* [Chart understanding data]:
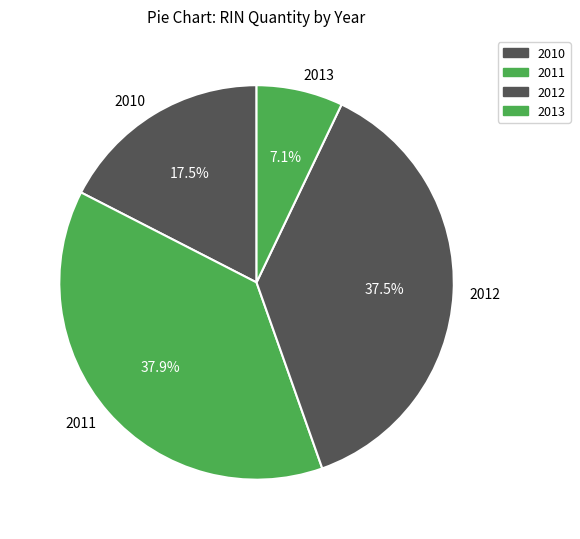

Is there a majority slice in this chart?

No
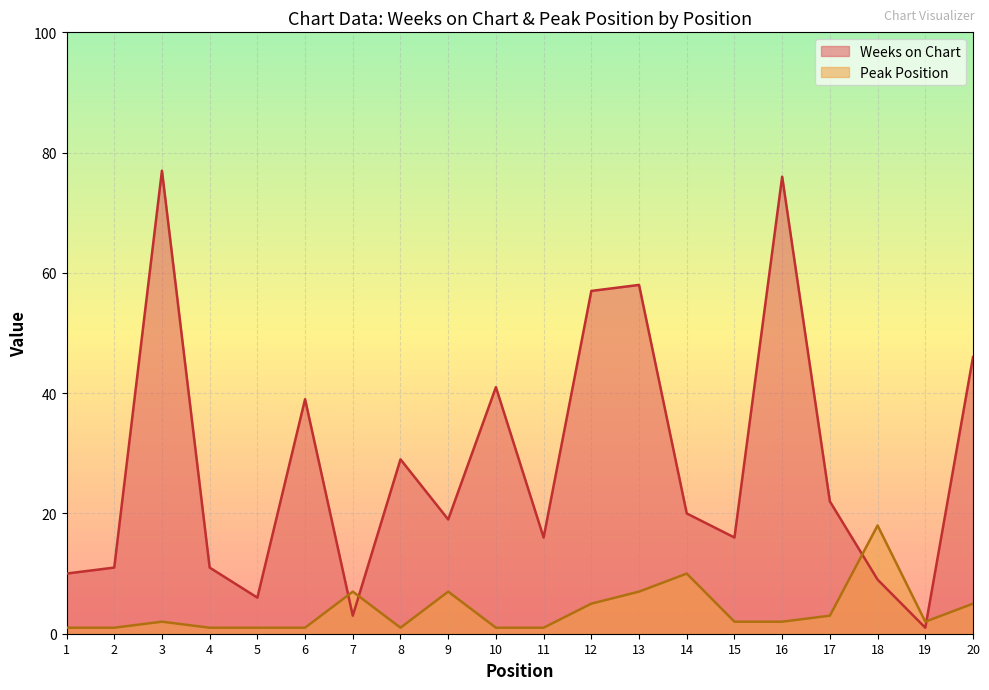

How many intersections are there between Peak Position and Weeks on Chart?

4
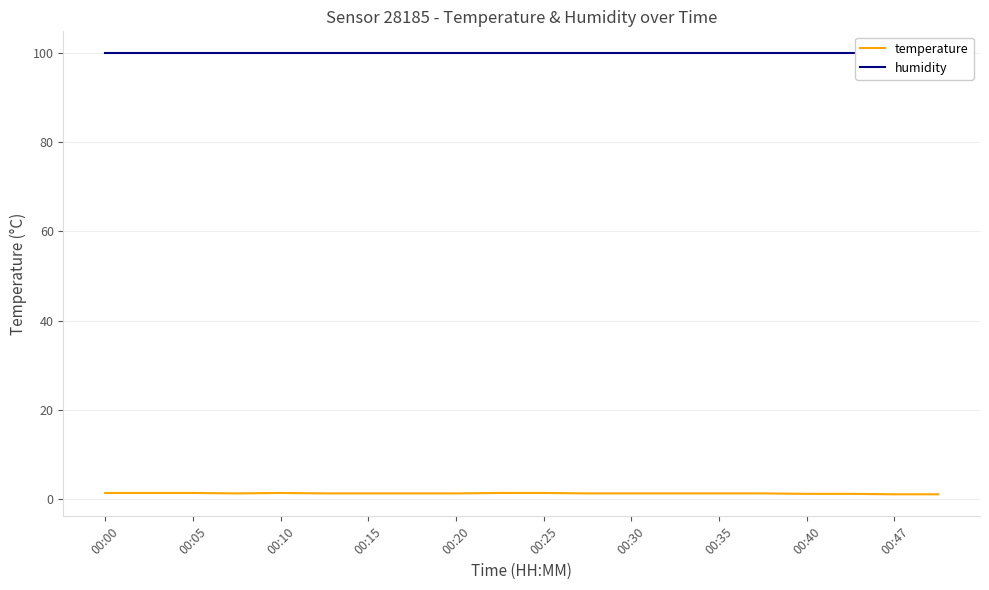

Which series has the widest spread of values?

temperature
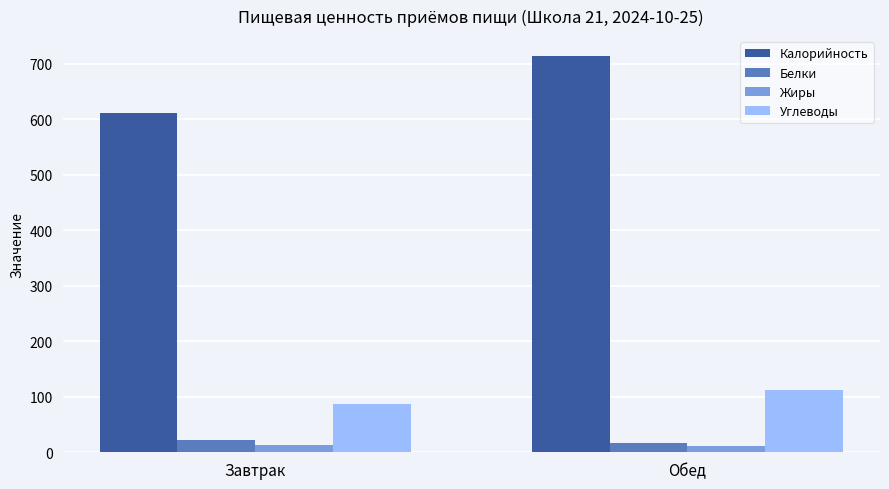

What is the difference between the highest and lowest values at Обед?

703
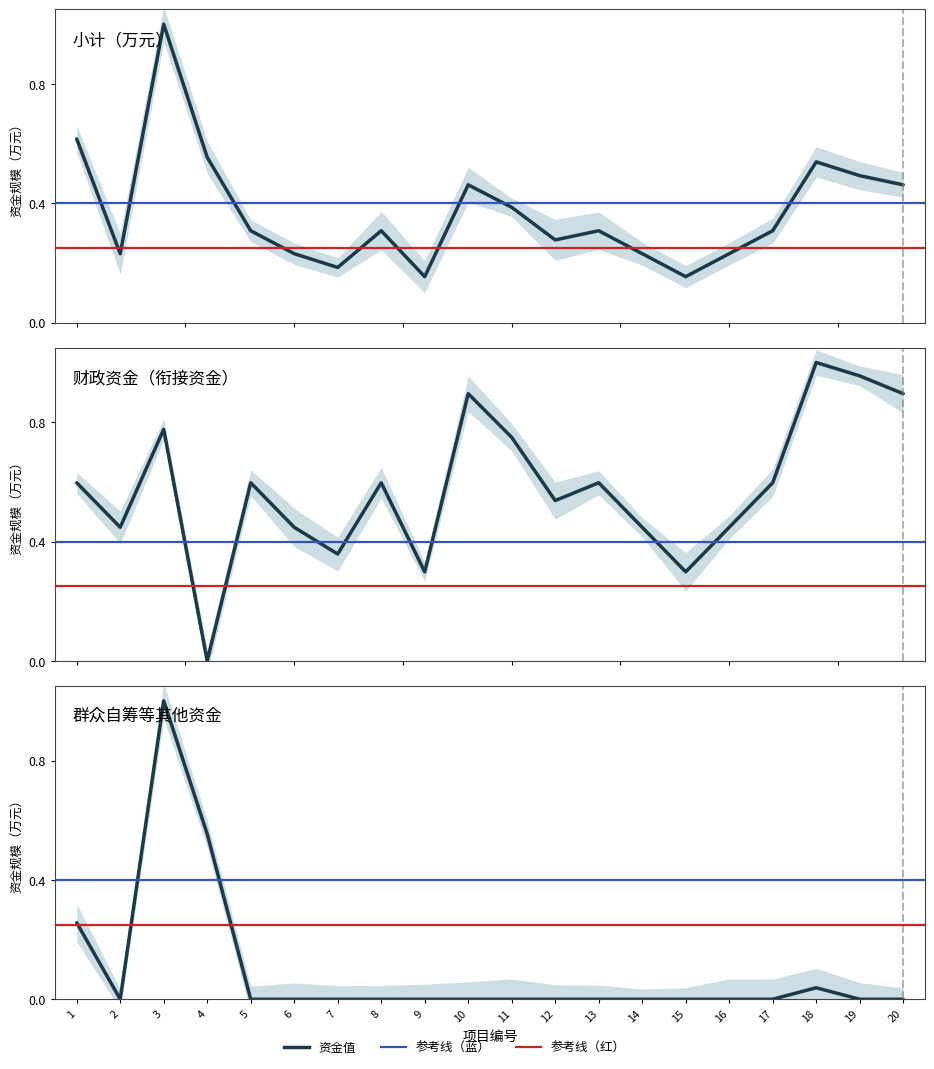

At which category is the sum across all series the highest?

3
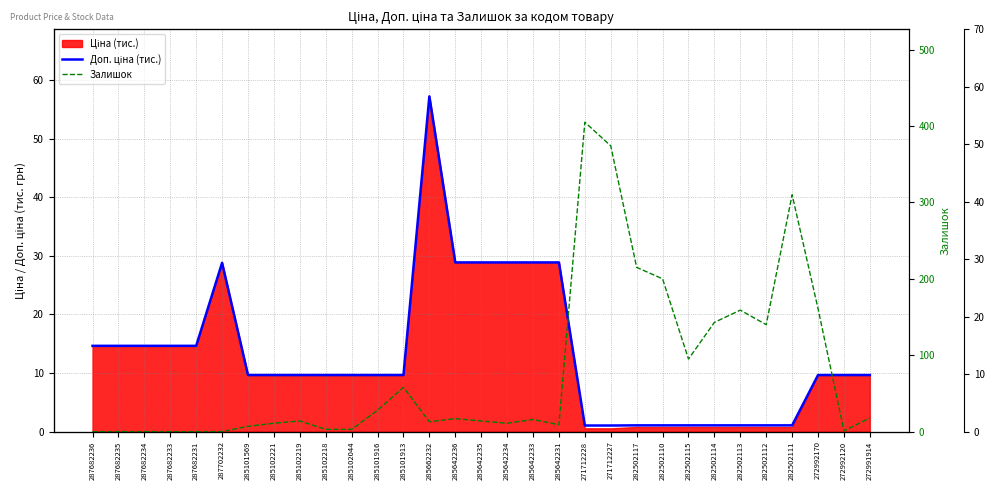

Reading left to right, extract all data points from this chart.

Доп. ціна (тис.): 14.6	14.6	14.6	14.6	14.6	28.8	9.7	9.7	9.7	9.7	9.7	9.7	9.7	57.2	28.9	28.9	28.9	28.9	28.9	1.0	1.0	1.1	1.1	1.1	1.1	1.1	1.1	1.1	9.7	9.7	9.7
Залишок: 0.0	0.0	0.0	0.0	0.0	0.0	7.0	11.0	14.0	3.0	3.0	28.0	58.0	13.0	17.0	14.0	11.0	16.0	9.0	405.0	374.0	215.0	200.0	95.0	143.0	159.0	140.0	310.0	161.0	1.0	18.0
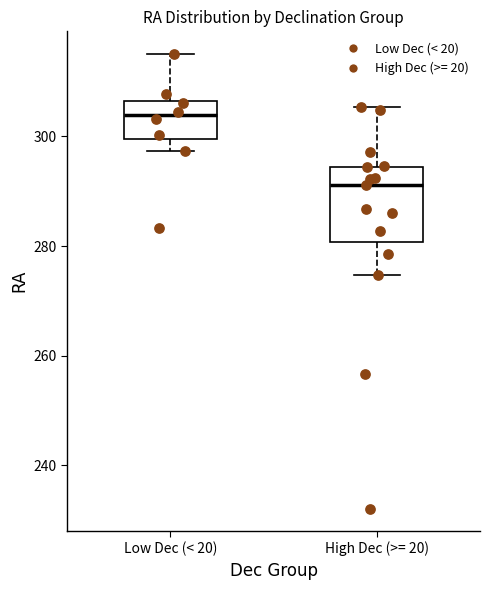

Reading left to right, transcribe this box plot: for each box, give where its median line is, the range the box spans, and where its two whiskers end, as read against the y-axis. The values are not printed on the chart, so give them approximately, as read against the axis.

Low Dec (< 20): median 304, box 300 to 306, whiskers 298 to 316
High Dec (>= 20): median 292, box 280 to 294, whiskers 274 to 306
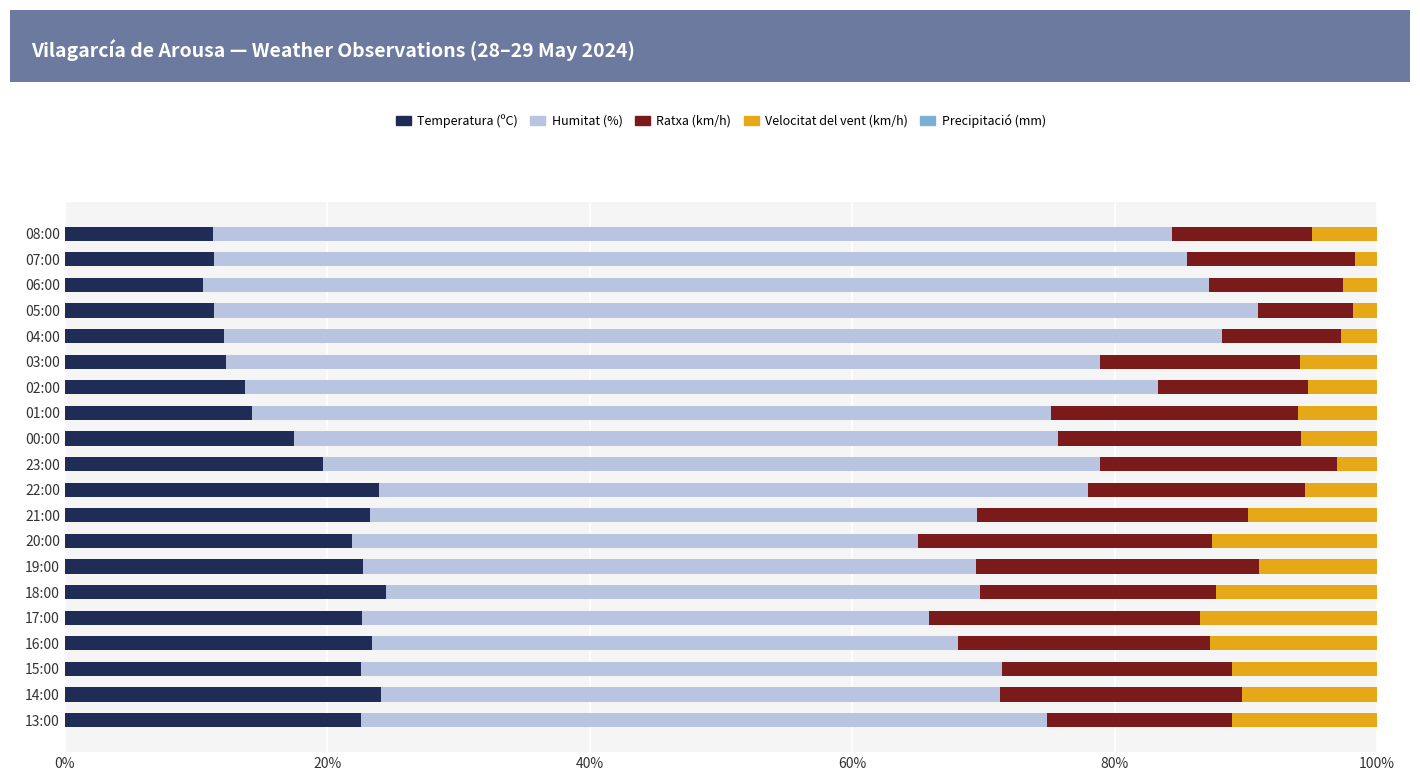

What is the difference between the maximum and minimum values in the Temperatura (ºC) series?

13.9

* [Exercise prompt]: Begin at the line that contains "Low Dec (< 20): median" and continue to the end of the records, then rewrite those lines as a JSON list of strings with one string per line and no blank lines. Leave the pictures out.

* [Answer to this exercise]:
[
  "Low Dec (< 20): median 304, box 300 to 306, whiskers 298 to 316",
  "High Dec (>= 20): median 292, box 280 to 294, whiskers 274 to 306",
  "What is the difference between the maximum and minimum values in the Temperatura (ºC) series?",
  "13.9"
]